2. Random Variables

1 Random Variables
2 Cumulative Distribution Function
- 2.1 Cumulative distribution function
- 2.2 Types of random variables
3 Discrete Random Variables
4 Continuous Random Variables
- 4.1 Continuous Random Variables
- 4.2 Probability Density Function
5 Mixed random variables
6 The Distribution of Functions of Random Variables
- 6.1 Functions of Continuous Random Variables
- 6.2 Functions of Discrete Random Variables

1 Random Variables

Random variable, informally, is a variable that takes on numerical values and has an outcome that is determined by an experiment.

Random Variable: Let $S$ be a sample space with a probability measure.

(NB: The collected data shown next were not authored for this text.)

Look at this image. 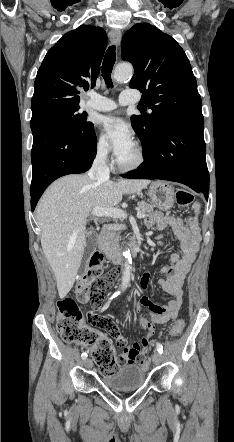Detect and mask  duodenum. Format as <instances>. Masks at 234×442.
Masks as SVG:
<instances>
[{
  "label": "duodenum",
  "instance_id": "obj_1",
  "mask_svg": "<svg viewBox=\"0 0 234 442\" xmlns=\"http://www.w3.org/2000/svg\"><path fill=\"white\" fill-rule=\"evenodd\" d=\"M100 249L107 258L115 265H119L124 260V254L121 251H116L113 248H111L108 240V228L106 227L104 229V234L100 238ZM141 249L140 246L137 243H134L130 246V253L133 256H136L140 253Z\"/></svg>",
  "mask_w": 234,
  "mask_h": 442
}]
</instances>
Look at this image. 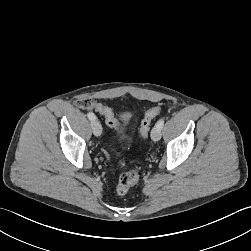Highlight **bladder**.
Masks as SVG:
<instances>
[{
  "label": "bladder",
  "mask_w": 251,
  "mask_h": 251,
  "mask_svg": "<svg viewBox=\"0 0 251 251\" xmlns=\"http://www.w3.org/2000/svg\"><path fill=\"white\" fill-rule=\"evenodd\" d=\"M129 118H130L129 114H128V113H124V114H122V115L120 116V122H121L122 124H127L128 121H129Z\"/></svg>",
  "instance_id": "obj_1"
}]
</instances>
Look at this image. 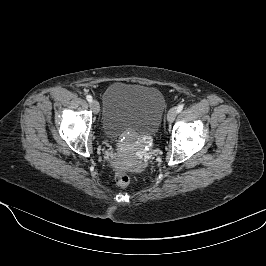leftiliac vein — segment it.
<instances>
[{
  "label": "left iliac vein",
  "instance_id": "1",
  "mask_svg": "<svg viewBox=\"0 0 266 266\" xmlns=\"http://www.w3.org/2000/svg\"><path fill=\"white\" fill-rule=\"evenodd\" d=\"M177 116V111L175 108H171L169 111H168V114H167V120L168 122H173L175 120Z\"/></svg>",
  "mask_w": 266,
  "mask_h": 266
}]
</instances>
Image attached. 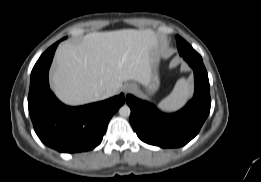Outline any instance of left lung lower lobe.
<instances>
[{
  "label": "left lung lower lobe",
  "instance_id": "0a47b994",
  "mask_svg": "<svg viewBox=\"0 0 261 182\" xmlns=\"http://www.w3.org/2000/svg\"><path fill=\"white\" fill-rule=\"evenodd\" d=\"M182 57L194 71L195 92L180 111L164 114L148 102L132 95L126 97L131 108L130 123L145 143L162 148L181 147L198 134L210 112L209 80L201 56Z\"/></svg>",
  "mask_w": 261,
  "mask_h": 182
}]
</instances>
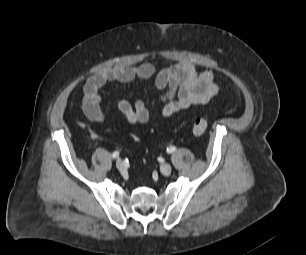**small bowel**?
Masks as SVG:
<instances>
[{
    "mask_svg": "<svg viewBox=\"0 0 306 255\" xmlns=\"http://www.w3.org/2000/svg\"><path fill=\"white\" fill-rule=\"evenodd\" d=\"M154 77V85L161 93L159 103L162 117L187 110L194 105L208 103L219 91V84L212 70L198 73L188 62H179L156 71L151 63L137 66H116L91 76L84 85L82 110L85 119L78 118L77 124L89 130L95 138L97 133L93 124L105 121L101 109V97L111 82L130 83L136 79L148 80ZM118 110L131 125H144L150 120L152 103L138 100L134 103L126 99L118 102Z\"/></svg>",
    "mask_w": 306,
    "mask_h": 255,
    "instance_id": "small-bowel-1",
    "label": "small bowel"
}]
</instances>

A random variable (or stochastic variable) $X$ is a real-valued function defined over the elements of S. \[\begin{aligned} X:& S\to\mathbb{R}\\ &s\to X(s)\end{aligned}\]

Important convention: Random variables are always expressed in capital letters. On the other hand, particular values assumed by the random variables are always expressed by lowercase letters.

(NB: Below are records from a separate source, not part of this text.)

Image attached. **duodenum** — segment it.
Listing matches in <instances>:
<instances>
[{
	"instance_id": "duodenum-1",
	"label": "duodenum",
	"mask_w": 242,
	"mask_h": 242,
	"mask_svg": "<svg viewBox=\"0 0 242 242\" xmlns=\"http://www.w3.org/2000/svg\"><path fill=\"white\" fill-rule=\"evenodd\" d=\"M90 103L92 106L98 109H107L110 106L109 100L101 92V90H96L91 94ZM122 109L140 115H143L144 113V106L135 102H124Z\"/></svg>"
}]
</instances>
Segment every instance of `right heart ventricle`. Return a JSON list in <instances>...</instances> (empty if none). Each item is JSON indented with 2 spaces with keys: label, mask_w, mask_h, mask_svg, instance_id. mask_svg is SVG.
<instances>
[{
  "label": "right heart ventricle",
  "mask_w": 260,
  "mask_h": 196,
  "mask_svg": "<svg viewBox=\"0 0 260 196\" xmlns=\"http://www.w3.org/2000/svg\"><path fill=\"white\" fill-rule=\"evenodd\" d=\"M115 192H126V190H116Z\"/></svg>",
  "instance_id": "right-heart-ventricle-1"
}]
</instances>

Remark: Although a random variable is a function of $s$; usually we drop the argument, that is we write $X$; rather than $X(s)$.

Remark:

Once the random variable is defined, R is the space in which we work with;
The fact that the definition of a random variable is limited to real-valued functions does not impose any restrictions;
If the outcomes of an experiment are of the categorical type, we can arbitrarily make the descriptions real-valued by coding the categories, perhaps by representing them with the numbers.

Example 1.1 One flips a coin and observes if a head or tail is obtained. $$$$

Sample Space: \[S=\{H,T\}\]

Random Variable: \[X:S\to\{0,1\} \text{ with } X(H)=0\text{ and } X(T)=1.\]

The definition of random variable does not rely explicitly on the concept of probability, it is introduced to make easier the computation of probabilities. Indeed, if $B\subset \mathbb{R}$, then \[\begin{aligned} P(X\in B)=P(A),\quad\text{where}\quad A=\{s\in S: X(s)\in B\}\end{aligned}\]

Is now clear that: \[\begin{aligned} P(X\in B)=1-P(X\notin B).\end{aligned}\] In particular, \[\begin{aligned} P(X\leq x)=1-P(X>x);\\ P(X< x)=1-P(X\geq x)\end{aligned}\]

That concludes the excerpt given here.